* [CONSEGNA]
Prosegui il testo sulla rigenerazione dei community asset, riprendendo subito dopo la sua ultima frase.

* [BLOCCO DI TESTO]
※ ※ ※

Vanno molto di moda in questa fase le
riforme a costo zero. Ma un ulteriore aspetto da considerare in queste proposte
è l’effetto leva, ovvero quel che riescono a generare in termini di nuova
ricchezza – misurabile da svariati punti di vista – ed anche in termini di cambiamento
dei sistemi produttivi e delle organizzazioni che li gestiscono. Una riforma di
questo tipo – molto innovativa e altrettanto sottovalutata – riguarda la
rigenerazione dei community asset. Si tratta di beni immobili e proprietà da
dare in gestione a organizzazioni comunitarie e imprese sociali affinché li
ristrutturino sia nella parte materiale che nella finalità
sociale.
Nuove forme d’uso per rispondere a esigenze di
interesse collettivo. La casistica è amplissima e tutta da esplorare: beni
confiscati alle organizzazioni mafiose dove si fa turismo sociale; strutture di
enti religiosi che riaprono scuole; beni demaniali e infrastrutture (stazioni,
centrali, ecc.) riconvertite a spazi culturali. Un vero e proprio tesoretto
immobiliare che può essere alienato per “fare cassa”, oppure, utilizzando un
leveraggio più complicato, rimesso in circolo investendo sul lungo periodo e
generando maggiori benefici, anche economici.

※ ※ ※

* [DATI]
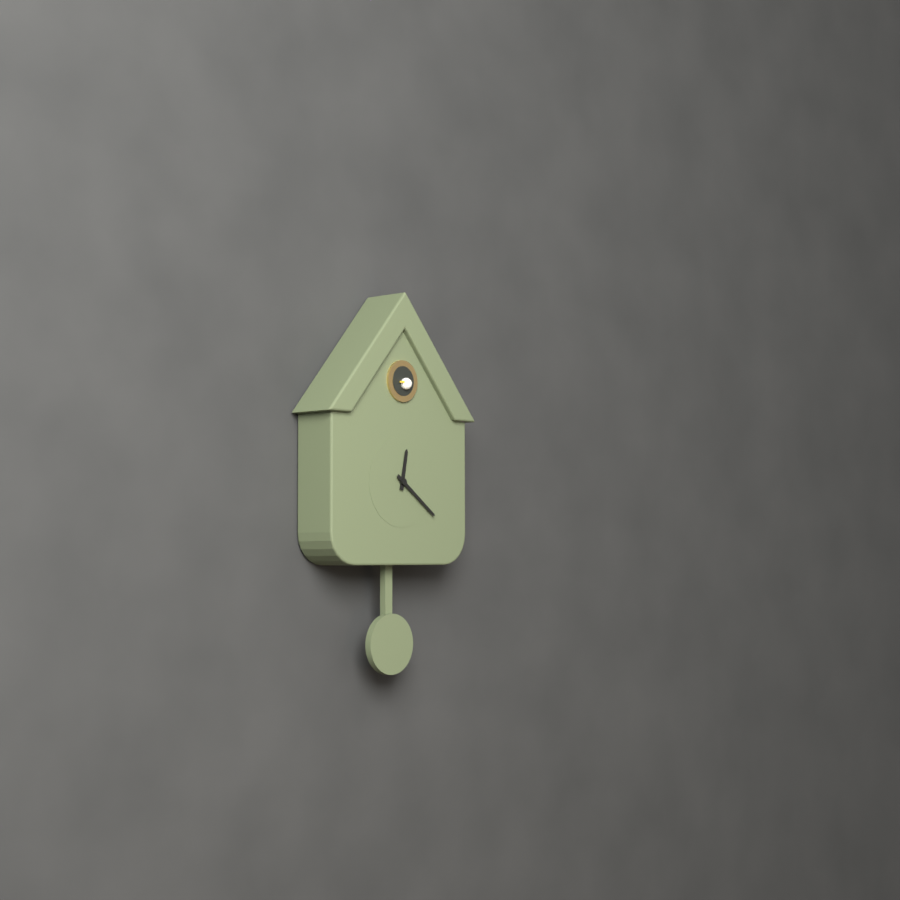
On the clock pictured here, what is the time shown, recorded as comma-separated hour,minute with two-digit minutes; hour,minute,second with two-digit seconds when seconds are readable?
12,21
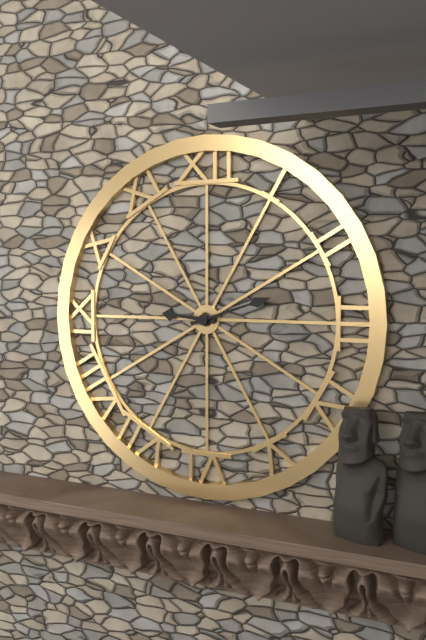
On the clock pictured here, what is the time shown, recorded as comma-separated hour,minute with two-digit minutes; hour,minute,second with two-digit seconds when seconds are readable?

※ ※ ※

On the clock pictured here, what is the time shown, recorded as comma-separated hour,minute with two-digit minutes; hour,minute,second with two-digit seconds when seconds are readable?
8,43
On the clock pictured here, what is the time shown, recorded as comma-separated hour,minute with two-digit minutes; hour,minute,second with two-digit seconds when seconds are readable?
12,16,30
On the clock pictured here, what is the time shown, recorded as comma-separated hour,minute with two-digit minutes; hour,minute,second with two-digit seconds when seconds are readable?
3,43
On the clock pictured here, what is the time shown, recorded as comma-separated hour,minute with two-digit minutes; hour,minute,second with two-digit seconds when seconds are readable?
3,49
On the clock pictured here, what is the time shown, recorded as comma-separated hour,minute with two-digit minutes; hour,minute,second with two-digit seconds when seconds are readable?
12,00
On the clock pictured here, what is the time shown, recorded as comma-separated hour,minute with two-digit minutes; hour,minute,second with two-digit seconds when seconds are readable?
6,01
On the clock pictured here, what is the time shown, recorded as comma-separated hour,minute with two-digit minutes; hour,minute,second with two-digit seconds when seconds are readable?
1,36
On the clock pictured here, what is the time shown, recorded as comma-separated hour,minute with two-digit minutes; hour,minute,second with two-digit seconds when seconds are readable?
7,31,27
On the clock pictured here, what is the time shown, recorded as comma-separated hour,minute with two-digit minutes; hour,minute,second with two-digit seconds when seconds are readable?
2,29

※ ※ ※

* [RISULTATO]
Nel Regno Unito, i community asset sono una delle
più concrete applicazioni della Big Society di David Cameron. Grazie a risorse
pubbliche, prese anche dalla lotteria nazionale, sono stati avviati programmi
di rigenerazione nei più disparati settori: dalle stazioni dismesse fino ai pub
nelle aree marginali che sono stati riaperti grazie ad associazioni
“community-based”. Sono processi che nascono spontaneamente, anche per effetto
di proteste e occupazioni, ma che sempre più spesso vengono accompagnati grazie
ad agenzie che mettono a disposizione competenze diversificate: da urbanisti e
architetti a esperti di finanza.
E in Italia cosa si potrebbe fare? In primo luogo
coalizzare le progettualità in atto. E poi gettando qualche granello di sabbia
nel meccanismo delle dismissioni pubbliche. Ad esempio assegnando una quota
percentuale dei beni immobili pubblici per community asset da destinare a
strutture culturali e di aggregazione giovanile, a incubatori d’impresa, a
centri di servizio sociale, ecc. Una stessa operazione potrebbe essere fatta
nell’ambito dell’alienazione di terreni agricoli oggi di proprietà dello Stato
e che potrebbero essere utili a sostenere la crescita e il consolidamento di
esperienze, già molto dinamiche, di agricoltura sociale.
Un mix di politiche di sviluppo e di coesione
sociale.
Due punti qualificanti del nuovo governo nazionale in
carica.
E’
una provocazione sostenibile anche per il prossimo governo della città di Crema? Vedi per esempio la struttura degli Stalloni, il palazzo della Provincia in via
Matteotti, ma non solo.
( Tratto
da VITA – FENOMENI, 7 DICEMBRE
2011 di Flaviano Zandonai)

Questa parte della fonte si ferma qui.